Storage 24 is “Gremlins meets a John Carpenter siege film”

Horror director Johannes Roberts on the influences of Spider-Man, John Carpenter, Alien and Gremlins in Noel Clarke’s sci-fi horror movie Storage 24, in cinemas now.

Storage 24 Laura Haddock
Storage 24 Laura Haddock
Laura Haddock in sci-fi horror film Storage 24, in cinemas now.

How did you come to be involved with Storage 24?

I was working out in Ireland, doing some TV work, and I got the script through my agent, who happens to be Noel’s agent. Noel had written it but didn’t want to direct it, and they wanted a genre specialist. I really responded to it, and we just took it from there.

You’ve got a writing credit on this movie as well as Noel, so how much of a collaboration was it? How much was changed from Noel’s original script?

Oh, it was all me. Noel just took a credit. [laughs] No, basically what happened is that I was brought in to do the genre side of things. Noel is a big comic-book guy and he’s very funny, and I’m half German so I have no sense of humour at all. So I was brought in for the structure and the horror side of it. That was really my thing when I came on board, I said, ‘look, I know exactly how to scare an audience’, well, hopefully I do, and I was like ‘let me take this and shape it for the horror side’. But the whole storage thing and the characters, that’s all Noel.

There are some similarities between this and your last film, F – it’s all set in a single location, and there’s a man trying to rescue a woman who he’s had an argument with of some kind…

Yeah, I am the one location specialist, yeah.

Why is that?
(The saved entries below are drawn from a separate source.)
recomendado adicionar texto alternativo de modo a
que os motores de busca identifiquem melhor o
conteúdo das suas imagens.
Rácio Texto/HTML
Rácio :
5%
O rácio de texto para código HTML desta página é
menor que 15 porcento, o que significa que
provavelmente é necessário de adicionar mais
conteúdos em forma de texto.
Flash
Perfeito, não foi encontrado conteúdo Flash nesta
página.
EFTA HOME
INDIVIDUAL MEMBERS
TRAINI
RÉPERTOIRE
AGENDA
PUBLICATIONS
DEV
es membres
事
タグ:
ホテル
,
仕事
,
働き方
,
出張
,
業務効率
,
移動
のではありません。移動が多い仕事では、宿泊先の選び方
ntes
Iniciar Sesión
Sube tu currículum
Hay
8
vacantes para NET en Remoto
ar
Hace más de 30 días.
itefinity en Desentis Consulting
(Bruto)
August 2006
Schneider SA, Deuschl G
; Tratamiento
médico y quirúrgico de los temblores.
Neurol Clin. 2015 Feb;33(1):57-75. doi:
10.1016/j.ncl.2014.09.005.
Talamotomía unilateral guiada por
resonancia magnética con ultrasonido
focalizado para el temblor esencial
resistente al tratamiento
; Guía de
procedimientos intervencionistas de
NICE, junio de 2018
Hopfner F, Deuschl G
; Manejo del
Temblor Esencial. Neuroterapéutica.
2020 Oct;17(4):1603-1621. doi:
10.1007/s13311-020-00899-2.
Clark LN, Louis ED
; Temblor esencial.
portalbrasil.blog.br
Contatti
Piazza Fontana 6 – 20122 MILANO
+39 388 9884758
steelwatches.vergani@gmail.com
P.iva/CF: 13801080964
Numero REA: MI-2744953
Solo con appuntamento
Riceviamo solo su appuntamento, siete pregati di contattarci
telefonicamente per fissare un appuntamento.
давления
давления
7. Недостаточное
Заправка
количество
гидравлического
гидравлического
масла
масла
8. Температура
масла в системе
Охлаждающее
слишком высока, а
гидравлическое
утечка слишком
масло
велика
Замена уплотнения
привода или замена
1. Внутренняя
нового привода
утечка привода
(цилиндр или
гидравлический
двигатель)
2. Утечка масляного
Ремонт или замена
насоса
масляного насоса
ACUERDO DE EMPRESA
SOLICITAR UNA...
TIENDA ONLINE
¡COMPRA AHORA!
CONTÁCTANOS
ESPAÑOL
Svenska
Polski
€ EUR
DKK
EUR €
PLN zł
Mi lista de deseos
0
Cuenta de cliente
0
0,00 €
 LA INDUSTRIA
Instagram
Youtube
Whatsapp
Is there something that appeals to you about that kind of film?

I like it! I grew up on John Carpenter movies and I just love siege movies and single location movies, so when I read the script, the thing that I most responded to was what everyone else was frightened of, really: the endless long corridors. And to me that’s amazing. Everybody else was like, ‘oh God, what are we going to do? It’s gonna be the same thing over and over again’ and I just love it.

It’s part of what makes the film scary, really.

Yeah, I think so. So yeah, that’s something that I really look for. I mean, I think certainly the stuff that I brought in, in terms of the structure side, a lot of that was F-enhanced, I used what worked in F.

With a more dramatic ending, though.

[laughs] Yes, right! It has an ending! Which some people will be very happy to know. There was a different ending initially, and I just didn’t feel we could do it justice. I just felt it wasn’t going to work, so I said to Noel several times, ‘you know, I don’t know if this is going to happen.’ He fought for it a lot, and then one day he just turned round and said, ‘we can lose that as long as we do … this’, which is the ending we’ve got, and I was like ‘yes!’. And yeah, I love that ending. I remember Noel seeing it for the first time and – he won’t admit this, but he’s quite geeky, and he was bouncing, beaming like a little boy.

Let’s talk about the monster, the alien – how did the design for that come about?

Having just done this thing for the Syfy channel, where they love their CGI monsters, the big thing for me was not CGI. I really wanted a physical presence there. But then on the other hand, you can’t just have a guy in a suit, it just doesn’t work. So it was a mixture of things and I’m really really pleased with it.

It’s funny – while I was working on the Syfy thing, I was working with Billy O’Brien, who did Isolation, the cow movie. He taught me you must understand your monster – you must love your monster! In F, you just didn’t know anything, they had no character at all, whereas with this I felt, if I did that, it’d just be a poor Alien rip-off. I really wanted to love this character – to me, it’s Gremlins. It had real personality. The whole way we designed it was very much to get that character, and get the humour, and transcend the Alien comparisons.